▶ PROBLEMS TO SOLVE
1/ Answer these questions about the campaign write-up:
(a) How many soldiers come with the Watch when it arrives in the square?
(b) Which scenario provided the hook that worked once the PCs left the city?
(c) What die did the Reputation system use for the subsequent village?
2/ Could you reproduce, word for word, the part of the campaign write-up that opens with the words containing "Mechanics and Mechanical" and closes with "apply the modifier."?
3/ Can you carry on the campaign write-up, picking up after its final sentence?

(TEXT FOR ANALYSIS)

To make sure I didn’t put my own thumb on the scales during a moment of urgency (a character got poisoned, the PCs burgled a guild’s treasure room, and then left bodies in a public square during the escape), I wrote a small table to determine when upcoming events would be resolved:
1d6 hours til Saartu succumbs (one is almost over) [4, so 3 left]
1d6 hours til Literati stage attack [2] (4 thugs)
1d6 hours til Literati clean up (remove) ink treasure [1]
1d6 hours til Literati re-staff brothel [4]
1d6 hours til Barbers/Flesh-Tailors reach out [2] (5 thugs)
1d6 hours til Watch arrives in square [1], 5 soldiers
The players got drawn into organized crime by their actions, so I prepared “Lounge Temple of Asvraki,” “Grave Matters,” and “Temple of Lies” (two drug/cult fronts and a weird heist), but then the PCs left the city to save themselves from mummy rot and did not return. The hook that worked was the tale of a curative temple on an island, Brad Kerr’s “The Sunbathers.” A weather roll (the main rains of the monsoon arrived) altered that scenario substantially.
Mechanics and Mechanical Errors
I realized that in BSH hordes of low-HD creatures are extremely dangerous (with average abilities meaning players were hit about 50% of the time, even by weak creatures). I added the house rule (explicitly rejected in the BSH rulebook) that PCs with higher level than HD, also got a bonus to hit equal to the difference, although this was tricky to work in the VTT as a roll-under system, and sometimes I forgot to apply the modifier.
I mixed up from time-to-time during play auto-degrades and roll-to-degrade for Doom dice, and forgot to have Doom rolls during fumbles. I also sometimes rolled what should have been player-facing dice. (27 years of rolling for monster attacks is a hard habit to break!) I altered rules about demon- and spirit-summoning and then reversed myself, but this didn’t really matter, since none of the continuing players had those backgrounds. Because of all the missing that had occured in combats, I buffed the character generation stats, which roughly meant +1 to each ability. I composed a 900-word email explaining the rules-changes and the math. Maybe that was why the second player left the campaign….
Downtime and Reputation
I used Gearing’s Reputation system (d20 for the City of Thieves, a new d20 for a region when the PCs left and hung around elsewhere, and a d10 for a subsequent village). The first table was about half-filled by the time the party left, and less-significant events were slowly greyed out.![]() |
| City of Thieves Reputation |
Carousing failures gave PCs a step bonus to the doom die, but the only failed carousing roll was by a player that dropped out. I was sloppy enforcing the BSH rule of two actions per downtime, and downtime was often not simple, as the sessions ended in a way that had no in-world break before the next action.

(End TEXT FOR ANALYSIS)
(STORED DATA)

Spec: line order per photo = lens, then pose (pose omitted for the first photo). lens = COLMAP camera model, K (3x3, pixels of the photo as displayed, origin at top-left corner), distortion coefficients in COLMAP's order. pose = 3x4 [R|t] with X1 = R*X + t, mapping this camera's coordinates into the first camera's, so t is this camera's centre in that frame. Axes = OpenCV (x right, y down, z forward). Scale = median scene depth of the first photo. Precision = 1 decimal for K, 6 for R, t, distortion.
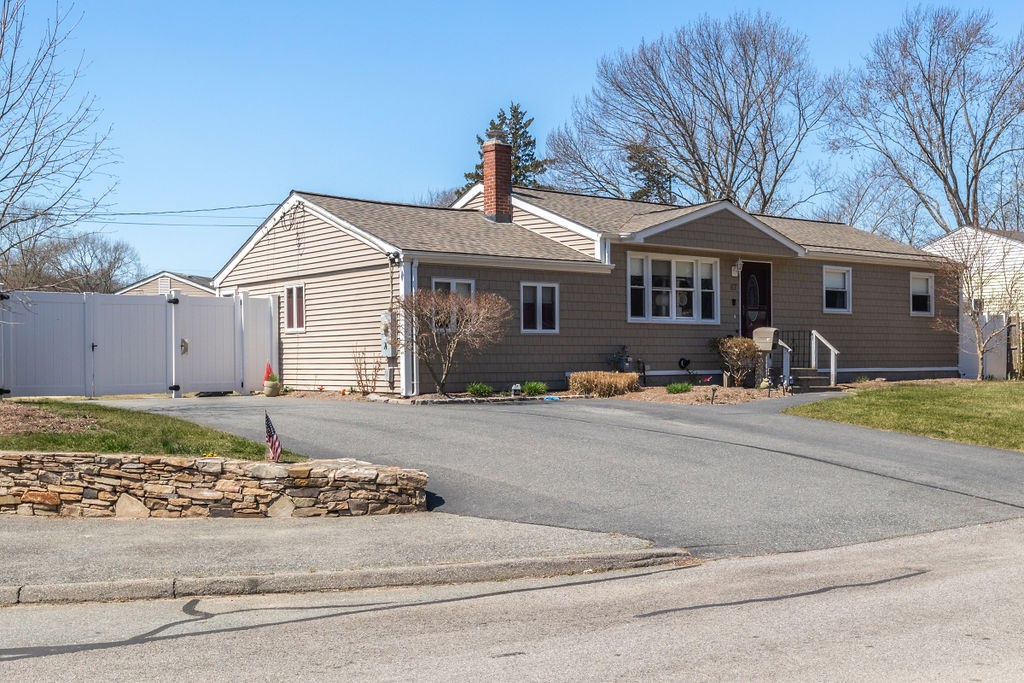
lens RADIAL K [[1187.3, 0, 511.4], [0, 1187.3, 374.4], [0, 0, 1]] dist [-0.020012, -0.038538]
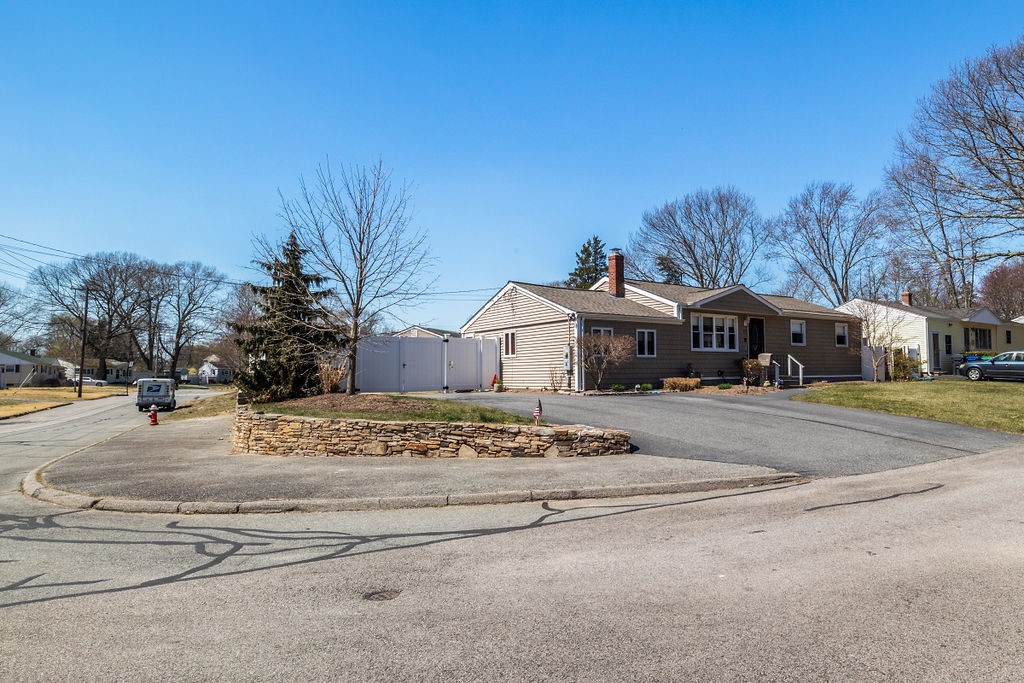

(End STORED DATA)

▶ EXERCISE RESPONSES
1/
(a) 5
(b) Brad Kerr's "The Sunbathers," the tale of a curative temple on an island
(c) A d10

2/
Mechanics and Mechanical Errors
I realized that in BSH hordes of low-HD creatures are extremely dangerous (with average abilities meaning players were hit about 50% of the time, even by weak creatures). I added the house rule (explicitly rejected in the BSH rulebook) that PCs with higher level than HD, also got a bonus to hit equal to the difference, although this was tricky to work in the VTT as a roll-under system, and sometimes I forgot to apply the modifier.

3/
Missed Opportunities
The characters almost defeated a mummy at low level–the opportunity was there–but they ended up fleeing and missing out on grabbing a relic. Another pair of opportunities went wanting: a death-minstrel offered to produce commemorative doggerel if they were to die spectacularly, and gave them a sample (a hook to Hyena Child, set in the home city of one of the PCs), but survivors never returned to get his remembrance. I wrote a list of 24 romances, adventures, and treatises–just the titles–to serve as interesting library finds, hooks and helpful lore, but no libraries were investigated. One character tried a drug that led to a vision that was an obscure hook. I probably didn’t make the cults interesting, life-like, or deep enough to draw in the players.
Fronts
For a while I kept track between sessions of “off-screen” materials: the snake godlet’s movements, the freed mummy’s actions, the relative struggles of the crime-guilds, and the City of Thieves cults the players had interacted with (or been part of). This was done with a summed 2d6, with 6-8 being a status-quo type roll, and a 2 or 12 equalling great disaster or success, respectively, up to my interpretation. After it became evident that the party was straying further and further from this base, I grew lax in this recordkeeping/mini-game. Once the players became itinerants, I rolled for a few more new “off-screen” actors, but those were never revisited either.